▶ **Recorded data**:
★ ★ ★

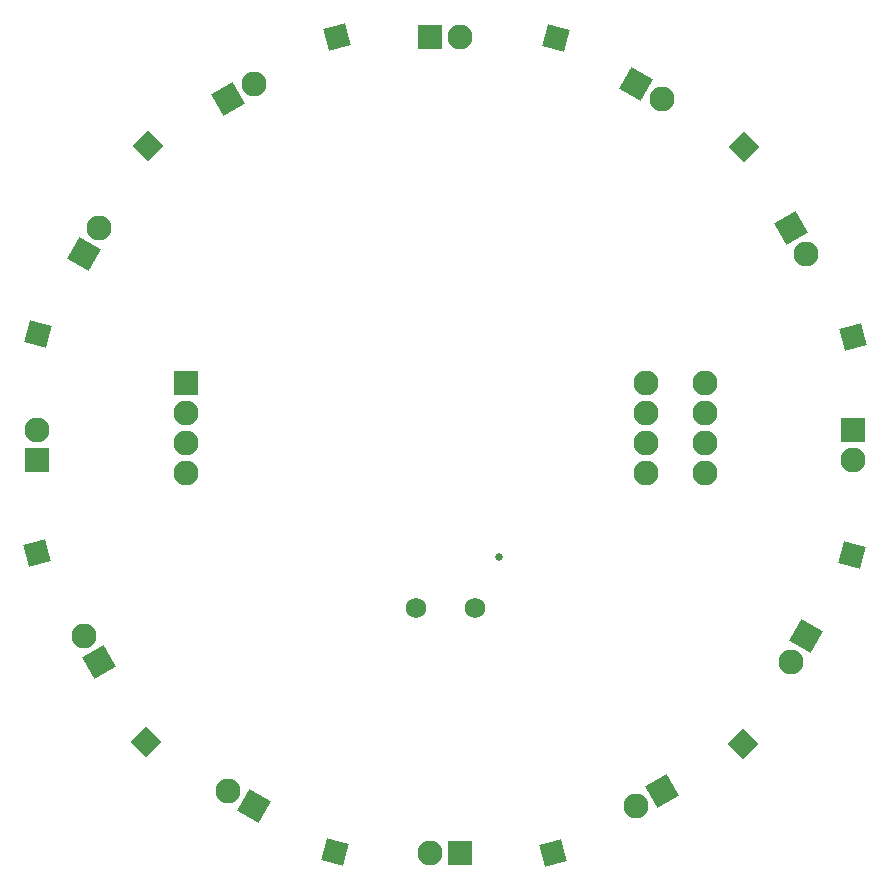
<source format=gbs>
G04*
G04 #@! TF.GenerationSoftware,Altium Limited,Altium Designer,20.2.4 (192)*
G04*
G04 Layer_Color=16711935*
%FSLAX44Y44*%
%MOMM*%
G71*
G04*
G04 #@! TF.SameCoordinates,914F8371-8902-4B0D-8680-DBDBB12D949F*
G04*
G04*
G04 #@! TF.FilePolarity,Negative*
G04*
G01*
G75*
%ADD10C,0.0000*%
%ADD21C,2.1032*%
%ADD22P,2.9744X4X75.0*%
%ADD23P,2.9744X4X105.0*%
%ADD24R,2.1032X2.1032*%
%ADD25P,2.9744X4X165.0*%
%ADD26P,2.9744X4X195.0*%
%ADD27R,2.1032X2.1032*%
%ADD28C,1.7272*%
%ADD29P,2.6915X4X90.0*%
%ADD30P,2.6915X4X120.0*%
%ADD31P,2.6915X4X150.0*%
%ADD32P,2.6915X4X180.0*%
%ADD33P,2.6915X4X210.0*%
%ADD34P,2.6915X4X240.0*%
%ADD35C,2.1032*%
%ADD36O,2.1032X2.1032*%
%ADD37R,2.1032X2.1032*%
%ADD38C,0.6604*%
D10*
X835049Y1077670D02*
G03*
X835049Y1077670I-8710J0D01*
G01*
X813052Y1064970D02*
G03*
X813052Y1064970I-8710J0D01*
G01*
X703960Y955879D02*
G03*
X703960Y955879I-8710J0D01*
G01*
X691260Y933882D02*
G03*
X691260Y933882I-8710J0D01*
G01*
X651330Y784860D02*
G03*
X651330Y784860I-8710J0D01*
G01*
X651330Y759460D02*
G03*
X651330Y759460I-8710J0D01*
G01*
X691260Y610439D02*
G03*
X691260Y610439I-8710J0D01*
G01*
X703960Y588442D02*
G03*
X703960Y588442I-8710J0D01*
G01*
X813051Y479350D02*
G03*
X813051Y479350I-8710J0D01*
G01*
X835049Y466650D02*
G03*
X835049Y466650I-8710J0D01*
G01*
X984070Y426720D02*
G03*
X984070Y426720I-8710J0D01*
G01*
X1009470D02*
G03*
X1009470Y426720I-8710J0D01*
G01*
X1158491Y466650D02*
G03*
X1158491Y466650I-8710J0D01*
G01*
X1180489Y479350D02*
G03*
X1180489Y479350I-8710J0D01*
G01*
X1289580Y588441D02*
G03*
X1289580Y588441I-8710J0D01*
G01*
X1302280Y610438D02*
G03*
X1302280Y610438I-8710J0D01*
G01*
X1342210Y759460D02*
G03*
X1342210Y759460I-8710J0D01*
G01*
Y784860D02*
G03*
X1342210Y784860I-8710J0D01*
G01*
X1302280Y933881D02*
G03*
X1302280Y933881I-8710J0D01*
G01*
X1289580Y955879D02*
G03*
X1289580Y955879I-8710J0D01*
G01*
X1180489Y1064970D02*
G03*
X1180489Y1064970I-8710J0D01*
G01*
X1158492Y1077670D02*
G03*
X1158492Y1077670I-8710J0D01*
G01*
X1009470Y1117600D02*
G03*
X1009470Y1117600I-8710J0D01*
G01*
X984070D02*
G03*
X984070Y1117600I-8710J0D01*
G01*
X1216480Y798960D02*
G03*
X1216480Y798960I-8710J0D01*
G01*
Y824360D02*
G03*
X1216480Y824360I-8710J0D01*
G01*
X1166480Y798960D02*
G03*
X1166480Y798960I-8710J0D01*
G01*
Y824360D02*
G03*
X1166480Y824360I-8710J0D01*
G01*
Y773560D02*
G03*
X1166480Y773560I-8710J0D01*
G01*
Y748160D02*
G03*
X1166480Y748160I-8710J0D01*
G01*
X1216480Y773560D02*
G03*
X1216480Y773560I-8710J0D01*
G01*
Y748160D02*
G03*
X1216480Y748160I-8710J0D01*
G01*
D21*
X826339Y1077670D02*
D03*
X695250Y955879D02*
D03*
X642620Y784860D02*
D03*
X682550Y610439D02*
D03*
X804341Y479350D02*
D03*
X975360Y426720D02*
D03*
X1149781Y466650D02*
D03*
X1280870Y588441D02*
D03*
X1333500Y759460D02*
D03*
X1293570Y933881D02*
D03*
X1171779Y1064970D02*
D03*
X1000760Y1117600D02*
D03*
X1207770Y798960D02*
D03*
Y824360D02*
D03*
X1157770Y798960D02*
D03*
Y824360D02*
D03*
Y773560D02*
D03*
Y748160D02*
D03*
X1207770Y773560D02*
D03*
Y748160D02*
D03*
D22*
X804342Y1064970D02*
D03*
X1171778Y479350D02*
D03*
D23*
X682550Y933882D02*
D03*
X1293570Y610438D02*
D03*
D24*
X642620Y759460D02*
D03*
X1333500Y784860D02*
D03*
D25*
X695250Y588442D02*
D03*
X1280870Y955879D02*
D03*
D26*
X826339Y466650D02*
D03*
X1149781Y1077670D02*
D03*
D27*
X1000760Y426720D02*
D03*
X975360Y1117600D02*
D03*
D28*
X1013060Y634286D02*
D03*
X963060D02*
D03*
D29*
X736151Y1025600D02*
D03*
X1239969Y518720D02*
D03*
D30*
X643180Y865691D02*
D03*
X1332940Y678629D02*
D03*
D31*
X642620Y680720D02*
D03*
X1333500Y863600D02*
D03*
D32*
X734620Y520251D02*
D03*
X1241500Y1024069D02*
D03*
D33*
X894529Y427280D02*
D03*
X1081591Y1117040D02*
D03*
D34*
X1079500Y426720D02*
D03*
X896620Y1117600D02*
D03*
D35*
X768350Y748160D02*
D03*
D36*
Y773560D02*
D03*
Y798960D02*
D03*
D37*
Y824360D02*
D03*
D38*
X1033620Y676910D02*
D03*
M02*

</source>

★ ★ ★

▶ **ASSIGNMENT**:
Transcribe all records verbatim, no pictures.

▶ **RESULT OF THIS TASK**:
<source format=gbs>
G04*
G04 #@! TF.GenerationSoftware,Altium Limited,Altium Designer,20.2.4 (192)*
G04*
G04 Layer_Color=16711935*
%FSLAX44Y44*%
%MOMM*%
G71*
G04*
G04 #@! TF.SameCoordinates,914F8371-8902-4B0D-8680-DBDBB12D949F*
G04*
G04*
G04 #@! TF.FilePolarity,Negative*
G04*
G01*
G75*
%ADD10C,0.0000*%
%ADD21C,2.1032*%
%ADD22P,2.9744X4X75.0*%
%ADD23P,2.9744X4X105.0*%
%ADD24R,2.1032X2.1032*%
%ADD25P,2.9744X4X165.0*%
%ADD26P,2.9744X4X195.0*%
%ADD27R,2.1032X2.1032*%
%ADD28C,1.7272*%
%ADD29P,2.6915X4X90.0*%
%ADD30P,2.6915X4X120.0*%
%ADD31P,2.6915X4X150.0*%
%ADD32P,2.6915X4X180.0*%
%ADD33P,2.6915X4X210.0*%
%ADD34P,2.6915X4X240.0*%
%ADD35C,2.1032*%
%ADD36O,2.1032X2.1032*%
%ADD37R,2.1032X2.1032*%
%ADD38C,0.6604*%
D10*
X835049Y1077670D02*
G03*
X835049Y1077670I-8710J0D01*
G01*
X813052Y1064970D02*
G03*
X813052Y1064970I-8710J0D01*
G01*
X703960Y955879D02*
G03*
X703960Y955879I-8710J0D01*
G01*
X691260Y933882D02*
G03*
X691260Y933882I-8710J0D01*
G01*
X651330Y784860D02*
G03*
X651330Y784860I-8710J0D01*
G01*
X651330Y759460D02*
G03*
X651330Y759460I-8710J0D01*
G01*
X691260Y610439D02*
G03*
X691260Y610439I-8710J0D01*
G01*
X703960Y588442D02*
G03*
X703960Y588442I-8710J0D01*
G01*
X813051Y479350D02*
G03*
X813051Y479350I-8710J0D01*
G01*
X835049Y466650D02*
G03*
X835049Y466650I-8710J0D01*
G01*
X984070Y426720D02*
G03*
X984070Y426720I-8710J0D01*
G01*
X1009470D02*
G03*
X1009470Y426720I-8710J0D01*
G01*
X1158491Y466650D02*
G03*
X1158491Y466650I-8710J0D01*
G01*
X1180489Y479350D02*
G03*
X1180489Y479350I-8710J0D01*
G01*
X1289580Y588441D02*
G03*
X1289580Y588441I-8710J0D01*
G01*
X1302280Y610438D02*
G03*
X1302280Y610438I-8710J0D01*
G01*
X1342210Y759460D02*
G03*
X1342210Y759460I-8710J0D01*
G01*
Y784860D02*
G03*
X1342210Y784860I-8710J0D01*
G01*
X1302280Y933881D02*
G03*
X1302280Y933881I-8710J0D01*
G01*
X1289580Y955879D02*
G03*
X1289580Y955879I-8710J0D01*
G01*
X1180489Y1064970D02*
G03*
X1180489Y1064970I-8710J0D01*
G01*
X1158492Y1077670D02*
G03*
X1158492Y1077670I-8710J0D01*
G01*
X1009470Y1117600D02*
G03*
X1009470Y1117600I-8710J0D01*
G01*
X984070D02*
G03*
X984070Y1117600I-8710J0D01*
G01*
X1216480Y798960D02*
G03*
X1216480Y798960I-8710J0D01*
G01*
Y824360D02*
G03*
X1216480Y824360I-8710J0D01*
G01*
X1166480Y798960D02*
G03*
X1166480Y798960I-8710J0D01*
G01*
Y824360D02*
G03*
X1166480Y824360I-8710J0D01*
G01*
Y773560D02*
G03*
X1166480Y773560I-8710J0D01*
G01*
Y748160D02*
G03*
X1166480Y748160I-8710J0D01*
G01*
X1216480Y773560D02*
G03*
X1216480Y773560I-8710J0D01*
G01*
Y748160D02*
G03*
X1216480Y748160I-8710J0D01*
G01*
D21*
X826339Y1077670D02*
D03*
X695250Y955879D02*
D03*
X642620Y784860D02*
D03*
X682550Y610439D02*
D03*
X804341Y479350D02*
D03*
X975360Y426720D02*
D03*
X1149781Y466650D02*
D03*
X1280870Y588441D02*
D03*
X1333500Y759460D02*
D03*
X1293570Y933881D02*
D03*
X1171779Y1064970D02*
D03*
X1000760Y1117600D02*
D03*
X1207770Y798960D02*
D03*
Y824360D02*
D03*
X1157770Y798960D02*
D03*
Y824360D02*
D03*
Y773560D02*
D03*
Y748160D02*
D03*
X1207770Y773560D02*
D03*
Y748160D02*
D03*
D22*
X804342Y1064970D02*
D03*
X1171778Y479350D02*
D03*
D23*
X682550Y933882D02*
D03*
X1293570Y610438D02*
D03*
D24*
X642620Y759460D02*
D03*
X1333500Y784860D02*
D03*
D25*
X695250Y588442D02*
D03*
X1280870Y955879D02*
D03*
D26*
X826339Y466650D02*
D03*
X1149781Y1077670D02*
D03*
D27*
X1000760Y426720D02*
D03*
X975360Y1117600D02*
D03*
D28*
X1013060Y634286D02*
D03*
X963060D02*
D03*
D29*
X736151Y1025600D02*
D03*
X1239969Y518720D02*
D03*
D30*
X643180Y865691D02*
D03*
X1332940Y678629D02*
D03*
D31*
X642620Y680720D02*
D03*
X1333500Y863600D02*
D03*
D32*
X734620Y520251D02*
D03*
X1241500Y1024069D02*
D03*
D33*
X894529Y427280D02*
D03*
X1081591Y1117040D02*
D03*
D34*
X1079500Y426720D02*
D03*
X896620Y1117600D02*
D03*
D35*
X768350Y748160D02*
D03*
D36*
Y773560D02*
D03*
Y798960D02*
D03*
D37*
Y824360D02*
D03*
D38*
X1033620Y676910D02*
D03*
M02*

</source>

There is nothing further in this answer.